Remember, these are things you should NOT do.
1. Rack up as many extra points as you can for “expressed interest” in your favorite colleges. This particular obsession was new to me. Connolly has encountered applicants who have inundated admissions offices with voicemails, e-mails and snail mail because they have heard that colleges want concrete indications of interest and don’t think you can overdo it. Believe me, you can. “There is a fine line between showing adequate interest in the school and stalking,” Connolly said. “Unsolicited cakes, pies, cookies, sneakers (the old ‘one foot in the door’ trick), a life-sized statue of you holding an acceptance letter, or a painstakingly detailed scale model of the campus clock tower will not make up for a lackluster academic record.” When colleges look for “expressed interest,” that means they hope that you will show up when their college reps visit your school, that you will visit their campuses and sign the visitor logs in their admissions offices and that you will get your application in on time with no loose ends. If you have a legitimate question, they are happy to receive your e-mail or telephone call. Doing more than that just makes you look desperate, and a little scary.

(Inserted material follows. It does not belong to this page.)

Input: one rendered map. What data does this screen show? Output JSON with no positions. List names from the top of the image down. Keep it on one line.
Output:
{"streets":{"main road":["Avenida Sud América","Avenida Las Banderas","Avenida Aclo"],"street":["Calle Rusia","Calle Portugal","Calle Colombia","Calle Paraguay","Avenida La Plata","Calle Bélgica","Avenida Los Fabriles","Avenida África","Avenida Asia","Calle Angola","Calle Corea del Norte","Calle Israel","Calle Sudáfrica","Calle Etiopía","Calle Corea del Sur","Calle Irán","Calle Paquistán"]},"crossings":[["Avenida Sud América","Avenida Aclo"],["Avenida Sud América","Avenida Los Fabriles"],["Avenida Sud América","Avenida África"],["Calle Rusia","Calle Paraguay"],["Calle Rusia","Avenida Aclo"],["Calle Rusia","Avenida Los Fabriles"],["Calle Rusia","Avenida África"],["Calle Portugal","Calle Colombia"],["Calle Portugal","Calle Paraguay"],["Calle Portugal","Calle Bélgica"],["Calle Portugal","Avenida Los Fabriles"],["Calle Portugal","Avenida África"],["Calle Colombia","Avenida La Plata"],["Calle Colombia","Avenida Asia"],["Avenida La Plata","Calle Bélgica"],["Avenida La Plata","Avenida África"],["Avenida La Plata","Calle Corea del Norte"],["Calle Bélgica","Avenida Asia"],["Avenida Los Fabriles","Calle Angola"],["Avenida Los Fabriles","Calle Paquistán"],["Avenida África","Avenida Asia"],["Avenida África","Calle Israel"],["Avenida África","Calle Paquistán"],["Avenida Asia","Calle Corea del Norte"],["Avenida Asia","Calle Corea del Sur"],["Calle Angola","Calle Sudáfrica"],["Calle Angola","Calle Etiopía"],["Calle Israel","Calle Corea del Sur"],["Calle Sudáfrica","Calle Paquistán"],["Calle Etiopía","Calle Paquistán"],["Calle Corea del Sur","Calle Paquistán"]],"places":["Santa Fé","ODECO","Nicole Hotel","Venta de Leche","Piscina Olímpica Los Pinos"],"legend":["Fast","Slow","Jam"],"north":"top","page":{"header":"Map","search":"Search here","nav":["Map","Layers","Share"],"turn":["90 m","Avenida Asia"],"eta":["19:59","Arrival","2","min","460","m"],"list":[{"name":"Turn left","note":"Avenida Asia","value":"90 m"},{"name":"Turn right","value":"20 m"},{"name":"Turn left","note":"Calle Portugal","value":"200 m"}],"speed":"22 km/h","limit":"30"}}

2. Don’t worry about your postings on social networking sites — college admissions officers understand your need for individual expression and will probably never look at them. I know, I know. What you put on Facebook or Myspace is your private business. College officials appear to share that view. They say they do not make a habit of looking up their applicants. But there are enough exceptions to make me think care should be taken when posting photos from your last rollicking beach party. Not everybody loves you. Those who don’t could send anonymous notes to your first-choice school suggesting it inspect a certain Web site. There are no rules that say they can’t.